# Instructions to follow
Your task is to gather the lines below that hold the string "kmleMaster".

******

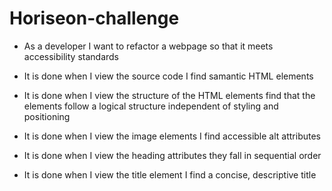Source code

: # Horiseon-challenge

* As a developer I want to refactor a webpage so that it meets accessibility standards

* It is done when I view the source code I find samantic HTML elements

* It is done when I view the structure of the HTML elements find that the elements follow a logical structure independent of styling and positioning

* It is done when I view the image elements I find accessible alt attributes

* It is done when I view the heading attributes they fall in sequential order

* It is done when I view the title element I find a concise, descriptive title

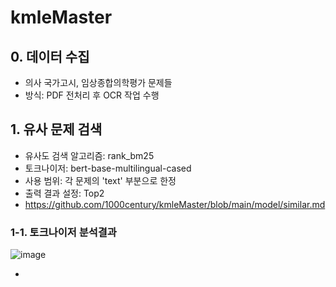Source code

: # kmleMaster

## 0. 데이터 수집
- 의사 국가고시, 임상종합의학평가 문제들
- 방식: PDF 전처리 후 OCR 작업 수행

## 1. 유사 문제 검색
- 유사도 검색 알고리즘: rank_bm25
- 토크나이저: bert-base-multilingual-cased
- 사용 범위: 각 문제의 'text' 부분으로 한정
- 출력 결과 설정: Top2
- https://github.com/1000century/kmleMaster/blob/main/model/similar.md

### 1-1. 토크나이저 분석결과
![image](https://github.com/user-attachments/assets/4848a6a4-655d-43b2-8a9f-3eb9cad603f5)

- 
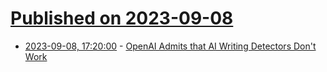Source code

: # [Published on 2023-09-08](index.md)

* [2023-09-08, 17:20:00](https://slashdot.org/story/23/09/08/1635215/openai-admits-that-ai-writing-detectors-dont-work?utm_source=rss1.0mainlinkanon&utm_medium=feed) - [OpenAI Admits that AI Writing Detectors Don't Work](https://slashdot.org/story/23/09/08/1635215/openai-admits-that-ai-writing-detectors-dont-work?utm_source=rss1.0mainlinkanon&utm_medium=feed)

******

# Output below
: # kmleMaster
- https://github.com/1000century/kmleMaster/blob/main/model/similar.md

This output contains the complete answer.